(Beginning of Source records)

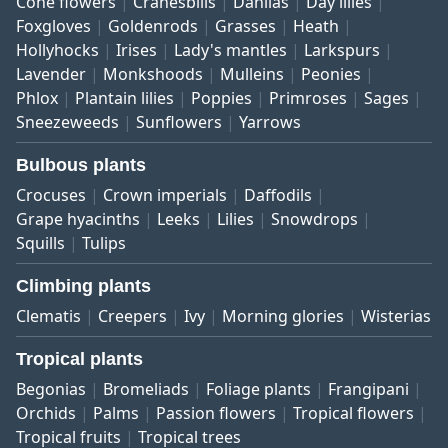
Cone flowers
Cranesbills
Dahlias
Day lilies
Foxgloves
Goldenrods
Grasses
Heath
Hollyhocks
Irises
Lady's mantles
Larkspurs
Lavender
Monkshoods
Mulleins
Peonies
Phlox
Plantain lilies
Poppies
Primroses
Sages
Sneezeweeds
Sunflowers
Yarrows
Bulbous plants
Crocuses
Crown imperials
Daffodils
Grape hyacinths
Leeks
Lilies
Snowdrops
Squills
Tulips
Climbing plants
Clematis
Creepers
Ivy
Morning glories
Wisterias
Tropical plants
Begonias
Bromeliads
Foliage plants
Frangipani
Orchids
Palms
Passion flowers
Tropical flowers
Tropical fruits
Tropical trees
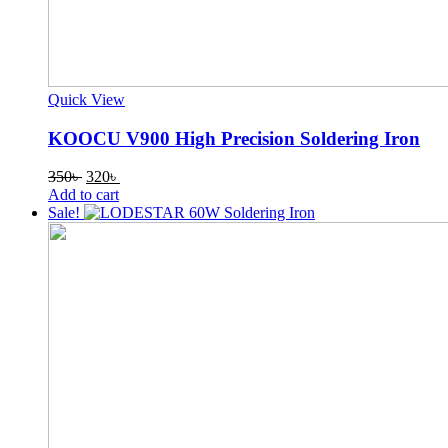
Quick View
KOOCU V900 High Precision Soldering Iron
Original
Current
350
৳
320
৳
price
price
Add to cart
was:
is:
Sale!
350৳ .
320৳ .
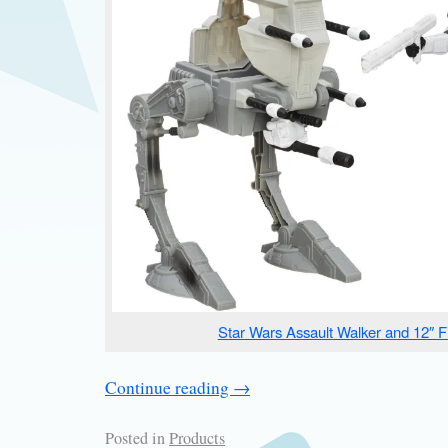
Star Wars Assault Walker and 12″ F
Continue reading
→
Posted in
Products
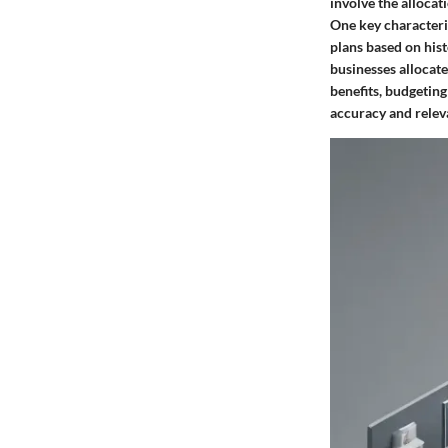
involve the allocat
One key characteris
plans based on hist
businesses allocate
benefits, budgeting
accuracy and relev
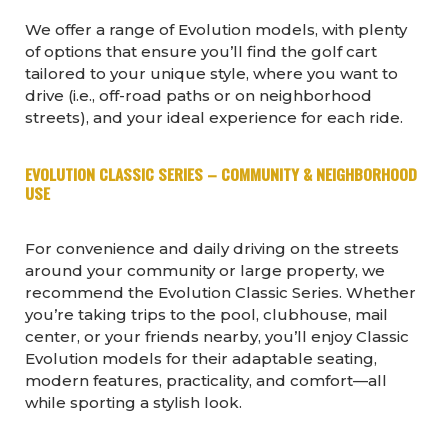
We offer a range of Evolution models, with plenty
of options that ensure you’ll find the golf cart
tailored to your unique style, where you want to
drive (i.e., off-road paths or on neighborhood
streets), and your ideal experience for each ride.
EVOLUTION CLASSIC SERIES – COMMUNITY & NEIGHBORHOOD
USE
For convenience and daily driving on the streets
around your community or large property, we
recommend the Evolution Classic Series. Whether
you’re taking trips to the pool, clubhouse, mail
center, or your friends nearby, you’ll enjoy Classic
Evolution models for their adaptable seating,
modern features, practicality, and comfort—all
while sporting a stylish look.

(End of Source records)

▶ Required work: Your copy should match the records above word for word, but without images.

▶ Answer to this task:
Cone flowers
Cranesbills
Dahlias
Day lilies
Foxgloves
Goldenrods
Grasses
Heath
Hollyhocks
Irises
Lady's mantles
Larkspurs
Lavender
Monkshoods
Mulleins
Peonies
Phlox
Plantain lilies
Poppies
Primroses
Sages
Sneezeweeds
Sunflowers
Yarrows
Bulbous plants
Crocuses
Crown imperials
Daffodils
Grape hyacinths
Leeks
Lilies
Snowdrops
Squills
Tulips
Climbing plants
Clematis
Creepers
Ivy
Morning glories
Wisterias
Tropical plants
Begonias
Bromeliads
Foliage plants
Frangipani
Orchids
Palms
Passion flowers
Tropical flowers
Tropical fruits
Tropical trees
Quick View
KOOCU V900 High Precision Soldering Iron
Original
Current
350
৳
320
৳
price
price
Add to cart
was:
is:
Sale!
350৳ .
320৳ .
Star Wars Assault Walker and 12″ F
Continue reading
→
Posted in
Products
involve the allocat
One key characteris
plans based on hist
businesses allocate
benefits, budgeting
accuracy and relev
We offer a range of Evolution models, with plenty
of options that ensure you’ll find the golf cart
tailored to your unique style, where you want to
drive (i.e., off-road paths or on neighborhood
streets), and your ideal experience for each ride.
EVOLUTION CLASSIC SERIES – COMMUNITY & NEIGHBORHOOD
USE
For convenience and daily driving on the streets
around your community or large property, we
recommend the Evolution Classic Series. Whether
you’re taking trips to the pool, clubhouse, mail
center, or your friends nearby, you’ll enjoy Classic
Evolution models for their adaptable seating,
modern features, practicality, and comfort—all
while sporting a stylish look.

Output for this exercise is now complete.